Cursor Composer-2 Has Caught Up Again
Cursor launched Composer-2 this week at a third the price of Composer 1.5. For UI and front-end work, it is hard to argue with the results.
Cursor launched Composer-2 this week at a third the price of Composer 1.5. For UI and front-end work, it is hard to argue with the results.
Cursor's Composer-2 launched this week at a third the price of its predecessor, and the quality has kept pace. For UI and front-end work in particular, the speed and accuracy make it one of the more valuable tools in my current rotation.
Cursor released Composer-2 this week, and it is priced at a third of what Composer 1.5 cost. That alone would be worth writing about. But the more interesting story for me is what it feels like to use it day to day.
When the original Composer model launched inside Cursor, my reaction was not excitement right away. My existing workflow involved queuing up tasks, working through a few things in parallel, and checking back in on my agents when they were done. That rhythm worked well for me.
Composer broke that rhythm. The model was fast enough that waiting was no longer the constraint. I was the constraint. I was just typing and talking for hours, building entire features in single sessions, and the feedback loop had collapsed to near zero. I had to rethink how I was working to take advantage of what was available.
That adjustment took a while. I rebuilt my development flow around faster models and tighter feedback loops. By the time I had settled into a new rhythm, Composer-2 came out and pushed the ceiling up again.
For me, the clearest wins have been in UI and front-end work. I have been building a mobile app called Dadventures, and I used it as a test case. The app's launch screen had been built with Claude Sonnet 4.6. It took several minutes, finished with errors, and the result had both design and functional problems. Question mark placeholders where icons should have been, a flat color scheme, and no real sense of what the screen was meant to communicate.

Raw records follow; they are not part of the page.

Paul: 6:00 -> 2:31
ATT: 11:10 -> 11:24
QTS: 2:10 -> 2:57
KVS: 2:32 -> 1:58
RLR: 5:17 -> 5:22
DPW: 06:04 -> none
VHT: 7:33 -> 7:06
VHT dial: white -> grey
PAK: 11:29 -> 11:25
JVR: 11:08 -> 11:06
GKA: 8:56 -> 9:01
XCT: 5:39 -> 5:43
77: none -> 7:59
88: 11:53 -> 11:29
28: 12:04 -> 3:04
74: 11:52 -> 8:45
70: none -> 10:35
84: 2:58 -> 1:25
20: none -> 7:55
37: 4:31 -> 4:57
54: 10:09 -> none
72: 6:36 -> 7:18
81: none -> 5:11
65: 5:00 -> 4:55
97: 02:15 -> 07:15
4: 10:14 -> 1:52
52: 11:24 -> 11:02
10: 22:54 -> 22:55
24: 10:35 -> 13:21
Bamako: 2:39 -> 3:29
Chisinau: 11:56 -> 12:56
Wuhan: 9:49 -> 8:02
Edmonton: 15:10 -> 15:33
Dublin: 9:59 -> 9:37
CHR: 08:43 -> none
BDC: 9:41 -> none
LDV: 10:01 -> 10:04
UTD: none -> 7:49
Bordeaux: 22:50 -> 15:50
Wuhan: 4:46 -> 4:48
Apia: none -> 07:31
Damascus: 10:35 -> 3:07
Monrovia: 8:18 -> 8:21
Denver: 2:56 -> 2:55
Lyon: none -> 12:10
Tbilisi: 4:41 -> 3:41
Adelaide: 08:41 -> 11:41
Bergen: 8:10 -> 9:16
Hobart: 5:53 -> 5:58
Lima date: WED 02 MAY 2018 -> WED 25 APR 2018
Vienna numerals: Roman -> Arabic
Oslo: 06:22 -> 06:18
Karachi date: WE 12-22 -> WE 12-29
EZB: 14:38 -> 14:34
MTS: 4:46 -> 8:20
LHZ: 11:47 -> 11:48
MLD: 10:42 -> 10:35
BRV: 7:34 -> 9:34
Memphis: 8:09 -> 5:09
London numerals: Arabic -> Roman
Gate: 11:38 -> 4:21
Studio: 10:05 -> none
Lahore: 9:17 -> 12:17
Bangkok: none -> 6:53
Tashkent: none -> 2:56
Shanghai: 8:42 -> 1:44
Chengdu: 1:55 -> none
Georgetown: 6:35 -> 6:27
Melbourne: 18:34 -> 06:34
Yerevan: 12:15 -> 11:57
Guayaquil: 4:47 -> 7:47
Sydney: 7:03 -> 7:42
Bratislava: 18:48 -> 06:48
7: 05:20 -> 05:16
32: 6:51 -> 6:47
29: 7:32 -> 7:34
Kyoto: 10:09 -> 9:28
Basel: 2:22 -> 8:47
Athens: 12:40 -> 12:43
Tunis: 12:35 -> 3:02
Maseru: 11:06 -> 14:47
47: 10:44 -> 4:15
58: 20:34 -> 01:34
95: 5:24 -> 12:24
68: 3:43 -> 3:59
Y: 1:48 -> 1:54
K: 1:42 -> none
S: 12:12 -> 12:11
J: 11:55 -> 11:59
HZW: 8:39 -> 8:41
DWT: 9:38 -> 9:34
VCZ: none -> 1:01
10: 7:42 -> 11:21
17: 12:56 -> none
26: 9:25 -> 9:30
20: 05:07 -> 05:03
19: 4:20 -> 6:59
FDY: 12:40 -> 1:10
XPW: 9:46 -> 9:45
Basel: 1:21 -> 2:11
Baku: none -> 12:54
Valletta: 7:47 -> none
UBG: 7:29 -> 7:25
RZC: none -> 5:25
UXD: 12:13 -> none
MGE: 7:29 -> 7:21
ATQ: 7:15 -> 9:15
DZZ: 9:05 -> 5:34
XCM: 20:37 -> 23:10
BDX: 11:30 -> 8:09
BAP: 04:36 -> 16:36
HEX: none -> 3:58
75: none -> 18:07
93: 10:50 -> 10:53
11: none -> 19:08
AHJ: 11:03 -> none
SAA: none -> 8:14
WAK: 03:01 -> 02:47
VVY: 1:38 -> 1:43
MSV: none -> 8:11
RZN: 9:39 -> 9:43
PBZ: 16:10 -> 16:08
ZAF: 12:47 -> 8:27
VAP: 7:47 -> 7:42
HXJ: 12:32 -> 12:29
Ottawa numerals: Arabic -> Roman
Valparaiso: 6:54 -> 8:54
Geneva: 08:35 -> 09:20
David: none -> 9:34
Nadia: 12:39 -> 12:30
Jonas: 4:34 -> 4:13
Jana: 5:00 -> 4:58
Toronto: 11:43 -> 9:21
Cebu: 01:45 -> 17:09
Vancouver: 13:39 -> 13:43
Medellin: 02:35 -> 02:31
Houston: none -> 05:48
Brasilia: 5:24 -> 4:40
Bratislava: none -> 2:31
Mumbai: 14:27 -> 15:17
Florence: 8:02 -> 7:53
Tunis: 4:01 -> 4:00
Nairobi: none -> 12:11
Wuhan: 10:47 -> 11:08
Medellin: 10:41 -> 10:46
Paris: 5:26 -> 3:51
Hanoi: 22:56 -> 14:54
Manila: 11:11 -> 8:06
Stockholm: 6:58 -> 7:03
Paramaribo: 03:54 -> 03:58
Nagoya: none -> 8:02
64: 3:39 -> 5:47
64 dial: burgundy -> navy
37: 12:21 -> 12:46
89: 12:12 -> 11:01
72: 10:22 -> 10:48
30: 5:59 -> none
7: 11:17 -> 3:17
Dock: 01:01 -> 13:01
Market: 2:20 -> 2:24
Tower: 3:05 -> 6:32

I switched to Composer-2 and gave it this prompt:
This is the screen users see when the app launches. How can we make it look nicer for users? The question marks don't look good, the color scheme seems overly flat, and it's not clear what it's supposed to look like.
Also, we should have some sort of animation going on in the background here.
Twenty seconds later, I had a new screen. It resolved the question marks, introduced a gradient background, and added moving animated orbs behind the content. It even included a proper app icon. Total cost was a few cents.


This is not an isolated case. Across several UI tasks, Composer-2 has been consistently faster and more accurate than what I was getting from other models. The gap between the before and after screenshots above is a good illustration of the general pattern, but the more meaningful thing is that the better result came faster and cost less.
None of this means I have moved away from Claude. I use Claude Code constantly, and Claude Cowork has been as close to my AI-future dream as anything I have tried. For backend logic, long-running tasks, and anything requiring detailed context about a complex system, the Anthropic tools are still where I spend most of my time.
Cursor sits alongside that, especially for mobile and front-end work. Composer-2 has made the case for staying in that tool rotation stronger than ever.